**WHAT TO WORK ON**
Copy the stretch of the baseball notes from "With Hector Velazquez" through "inning or two.", putting "relief game" in place of "bullpen game".

With Hector Velazquez needed Saturday, he might not be able to make the start for Boston in the Patriots’ Day game. Regardless, it lines up as a bullpen game for Boston, likely of the old-fashioned variety with no one working more than an inning or two.
Projected Game Scores
Roberto Perez (R), under 1 percent, Cleveland Indians at Seattle Mariners (LHP Yusei Kikuchi): This might be Perez’s first time visiting this space because, quite frankly, he’s not very good. However, the choices behind the dish on this travel-day slate are sparse. This is more a lack of confidence in Kikuchi’s early going than Perez’s prowess. If you’re in a league with a game limit and your regular catcher is off, this is a day to consider taking a goose egg and not wasting a valuable start.
Mitch Moreland (L), 25 percent, Boston Red Sox vs. Baltimore Orioles (RHP Dan Straily): Sorry, this feels like cheating, recommending a hitter whose power stroke is in sync with a fly ball pitcher prone to the long ball. That said, the forecast in Boston is threatening, so make sure to check the conditions.

**DATASET ENTRIES**
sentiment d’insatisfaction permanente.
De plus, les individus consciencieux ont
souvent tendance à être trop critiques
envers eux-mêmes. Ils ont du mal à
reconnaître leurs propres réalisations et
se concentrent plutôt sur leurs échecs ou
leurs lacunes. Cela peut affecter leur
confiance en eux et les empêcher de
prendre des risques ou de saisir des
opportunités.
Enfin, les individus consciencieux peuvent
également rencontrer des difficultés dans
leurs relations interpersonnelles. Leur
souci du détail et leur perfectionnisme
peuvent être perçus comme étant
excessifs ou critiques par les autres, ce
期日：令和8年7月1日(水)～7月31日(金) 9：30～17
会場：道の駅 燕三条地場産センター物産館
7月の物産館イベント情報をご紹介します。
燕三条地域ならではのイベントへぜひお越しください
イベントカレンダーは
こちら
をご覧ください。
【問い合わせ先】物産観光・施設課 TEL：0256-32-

--

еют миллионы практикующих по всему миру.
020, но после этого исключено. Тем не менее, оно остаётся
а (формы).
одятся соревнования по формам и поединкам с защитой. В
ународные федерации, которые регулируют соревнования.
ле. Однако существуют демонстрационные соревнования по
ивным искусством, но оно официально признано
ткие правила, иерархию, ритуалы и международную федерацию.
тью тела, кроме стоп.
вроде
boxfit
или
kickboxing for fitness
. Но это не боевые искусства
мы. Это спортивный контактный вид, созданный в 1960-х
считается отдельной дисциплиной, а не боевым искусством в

* * *

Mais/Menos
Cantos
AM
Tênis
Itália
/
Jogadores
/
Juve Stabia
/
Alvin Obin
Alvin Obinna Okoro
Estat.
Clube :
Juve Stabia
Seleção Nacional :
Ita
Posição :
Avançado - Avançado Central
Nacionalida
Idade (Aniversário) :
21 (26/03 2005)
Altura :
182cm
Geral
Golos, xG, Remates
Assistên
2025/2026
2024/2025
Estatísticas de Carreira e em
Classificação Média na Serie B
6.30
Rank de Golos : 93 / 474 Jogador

**FINISHED TASK**
With Hector Velazquez needed Saturday, he might not be able to make the start for Boston in the Patriots’ Day game. Regardless, it lines up as a relief game for Boston, likely of the old-fashioned variety with no one working more than an inning or two.